The achenes (one-seeded indehiscent fruit) are subterete (partially circular in cross-section) with a pappus (a tuft or ring of hairs or scales borne above the ovary) of unequal bristles.

==Known species==
There are about 14 accepted species;

Some species are still to be accepted, such as Vicoa gokhalei from India.

==Taxonomy==
The genus name of Vicoa is in honour of Giambattista Vico (1668–1744), an Italian philosopher, rhetorician, historian, and jurist during the Italian Enlightenment. It was first described and published in Ann. Sci. Nat. (Paris) Vol.17 on page 418 in 1829.

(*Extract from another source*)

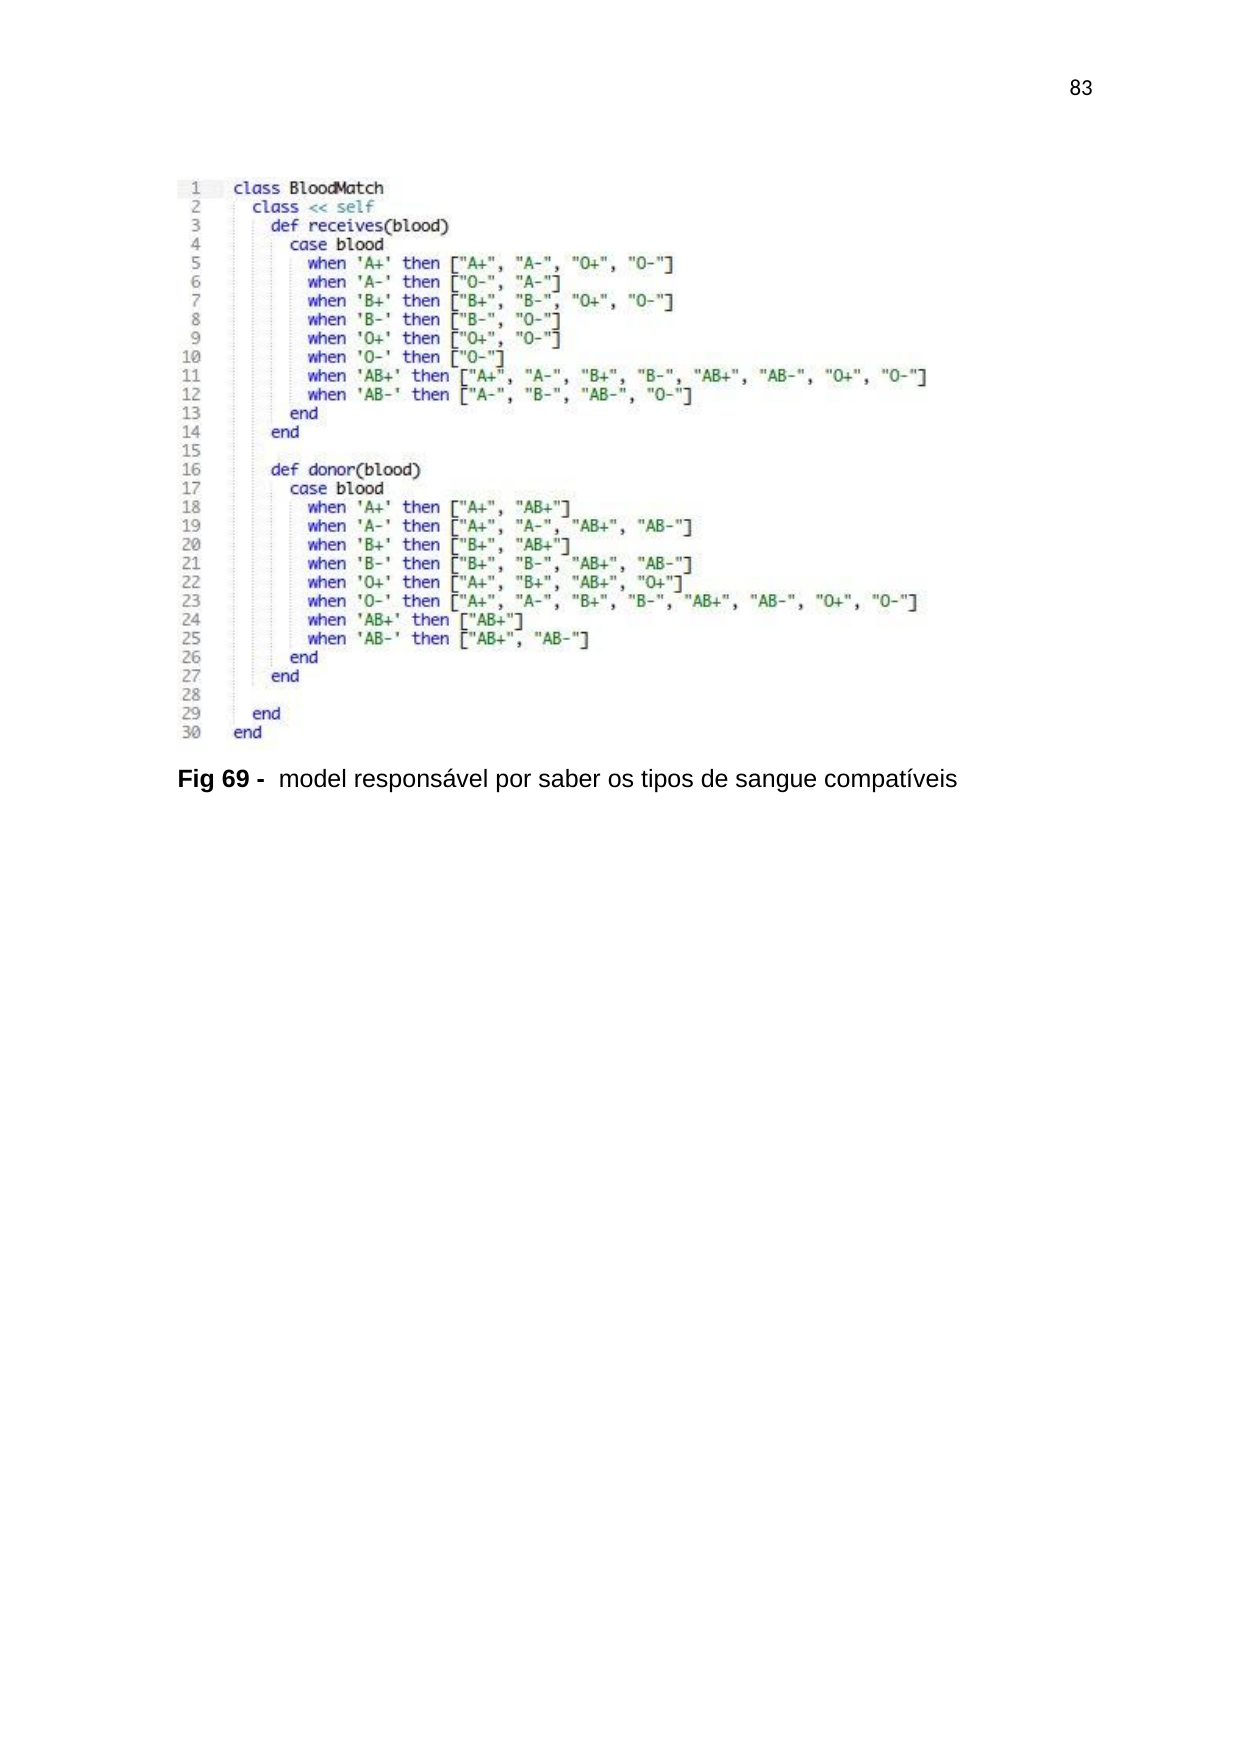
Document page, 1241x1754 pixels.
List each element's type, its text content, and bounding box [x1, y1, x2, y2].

text Fig 69 - model responsável por saber os tipos de sangue compatíveis [177, 764, 1092, 792]
picture [177, 177, 943, 751]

It was then absorbed into the genus of Pentanema, until in 2018, the Vicoa genus was re-established due to molecular analysis of the Pentanema genus.

==Range==
It is native to parts of Africa and Asia. From the island of Cape Verde, (Macaronesia), then the African countries of; Angola, Benin, Burkina Faso, Central African Republic, Chad, Eritrea, Ethiopia, Guinea-Bissau, Ivory Coast, Malawi, Mali, Mauritania, Mozambique, Senegal, Somalia, Sudan, Tanzania, Togo, Uganda, Zambia and Zimbabwe. Parts of Western Asia; Afghanistan and Iran. Central Asia; Kazakhstan, Kyrgyzstan, Tajikistan, Turkmenistan and Uzbekistan. China; south-central and southeast China and Tibet. Indian subcontinent; East Himalaya, India, Nepal, Pakistan, Sri Lanka and West Himalaya. Lastly, parts of Indochina; Myanmar, Thailand and Vietnam.

==Uses==
Some species such as Vicoa indica have used in folk medicine, in the Himalayas. The roots were used to treat kidney troubles and the leaves were used for stomach problems.